Top image from www.snacknation.com.

What I Did During Winter Vacation — To Get Ready For the Bar

Dear graduating students: I like the sound of that, don’t you? I hope you are all enjoying a well-earned break and the holidays! One thing you can do over the winter break that will relieve stress for you when you return is to start your personal “bar readiness” planning.
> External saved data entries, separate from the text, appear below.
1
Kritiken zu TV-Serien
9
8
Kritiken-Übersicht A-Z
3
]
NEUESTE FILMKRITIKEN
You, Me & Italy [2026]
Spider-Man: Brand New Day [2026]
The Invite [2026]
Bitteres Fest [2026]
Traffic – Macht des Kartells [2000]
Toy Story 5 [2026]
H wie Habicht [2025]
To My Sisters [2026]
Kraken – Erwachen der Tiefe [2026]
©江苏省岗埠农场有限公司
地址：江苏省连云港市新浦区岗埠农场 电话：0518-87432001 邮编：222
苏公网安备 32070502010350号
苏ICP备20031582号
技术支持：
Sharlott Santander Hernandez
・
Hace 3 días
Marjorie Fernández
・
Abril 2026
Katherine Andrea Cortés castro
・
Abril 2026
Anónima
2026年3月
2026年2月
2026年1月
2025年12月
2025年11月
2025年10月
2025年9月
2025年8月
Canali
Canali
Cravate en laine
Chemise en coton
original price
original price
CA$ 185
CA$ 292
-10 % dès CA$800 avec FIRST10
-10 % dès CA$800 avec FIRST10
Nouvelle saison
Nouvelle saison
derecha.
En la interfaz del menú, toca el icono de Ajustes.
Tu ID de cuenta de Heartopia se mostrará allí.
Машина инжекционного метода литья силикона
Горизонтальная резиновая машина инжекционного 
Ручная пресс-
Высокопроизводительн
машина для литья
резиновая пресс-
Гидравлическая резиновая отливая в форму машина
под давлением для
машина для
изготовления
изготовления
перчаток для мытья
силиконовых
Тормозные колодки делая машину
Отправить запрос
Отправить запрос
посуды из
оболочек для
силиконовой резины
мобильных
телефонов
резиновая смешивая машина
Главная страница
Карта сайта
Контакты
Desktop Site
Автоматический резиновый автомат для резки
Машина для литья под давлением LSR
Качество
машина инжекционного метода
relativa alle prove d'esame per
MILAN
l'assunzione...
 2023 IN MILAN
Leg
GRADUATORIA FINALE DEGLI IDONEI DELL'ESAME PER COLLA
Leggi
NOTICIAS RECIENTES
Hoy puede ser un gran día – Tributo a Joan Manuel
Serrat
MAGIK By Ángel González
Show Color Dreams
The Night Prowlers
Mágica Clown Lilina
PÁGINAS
If you haven’t yet signed up for a bar review course, you should do that ASAP. A great guide to choosing which course, and getting ready generally, is “Pass the Bar!”, by Riebe and Schwartz; they have created helpful “action checklists” and the first one is relevant right now, as it suggests actions to take 6-12 months before your commercial bar review course starts. If you are unsure about which state to choose because of job uncertainty and therefore delayed choosing a course and getting ready, I advise choosing a UBE jurisdiction. The Uniform Bar Examination is now required in more than half of all US jurisdictions, including two of our top four job markets, DC and New York, and the score is portable. You can find out more about that and the subjects tested at www.ncbex.org. If you commit to a course soon, you can start using review and practice materials now, before time pressure kicks in. Check with the course provider to make sure you can switch to a different state course if you need to.
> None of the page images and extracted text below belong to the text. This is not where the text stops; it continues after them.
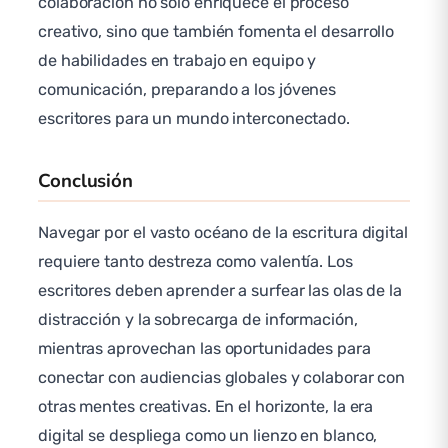
colaboración no solo enriquece el proceso
creativo, sino que también fomenta el desarrollo
de habilidades en trabajo en equipo y
comunicación, preparando a los jóvenes
escritores para un mundo interconectado.
Conclusión
Navegar por el vasto océano de la escritura digital
requiere tanto destreza como valentía. Los
escritores deben aprender a surfear las olas de la
distracción y la sobrecarga de información,
mientras aprovechan las oportunidades para
conectar con audiencias globales y colaborar con
otras mentes creativas. En el horizonte, la era
digital se despliega como un lienzo en blanco,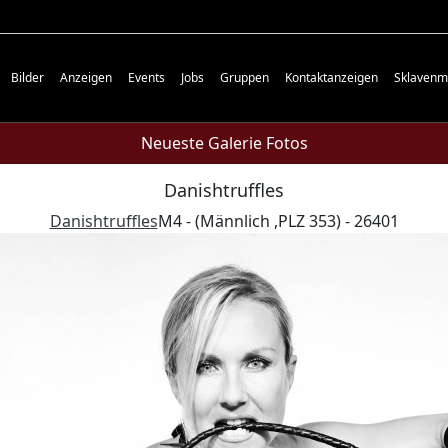
Bilder
Anzeigen
Events
Jobs
Gruppen
Kontaktanzeigen
Sklavenm
Neueste Galerie Fotos
Danishtruffles
Danishtruffles
M4 - (Männlich ,PLZ 353) - 26401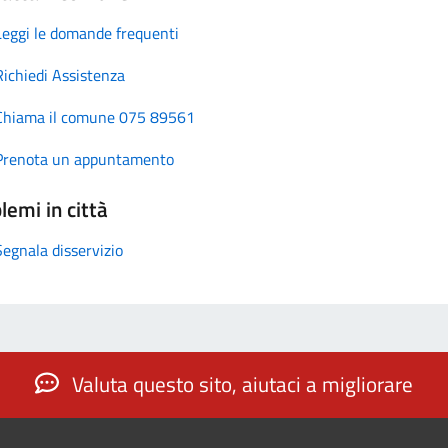
Leggi le domande frequenti
Richiedi Assistenza
Chiama il comune 075 89561
Prenota un appuntamento
lemi in città
Segnala disservizio
Valuta questo sito, aiutaci a migliorare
If you haven’t yet subscribed to this blog, Emory Law Bar Readiness, I encourage you to do that now. We will be doing a lot of bar readiness programs for you in the spring semester, including MBE diagnostic exams, MBE Overview sessions, etc. Watch for details here, as well as in On The Docket as soon as you return in January. Please don’t be swayed by lawyer friends who took the bar more than a couple of years ago! Many will tell you that you don’t need to work that hard. The MBE has gotten harder and has added topics since most current lawyers took the bar exam. It has been changed in some ways that I think are unpredictable; the only safe way to give yourself the best chance to pass first time is to over-study and start early.
Enjoy your break — and give yourself a break, by thinking about the bar now instead of later!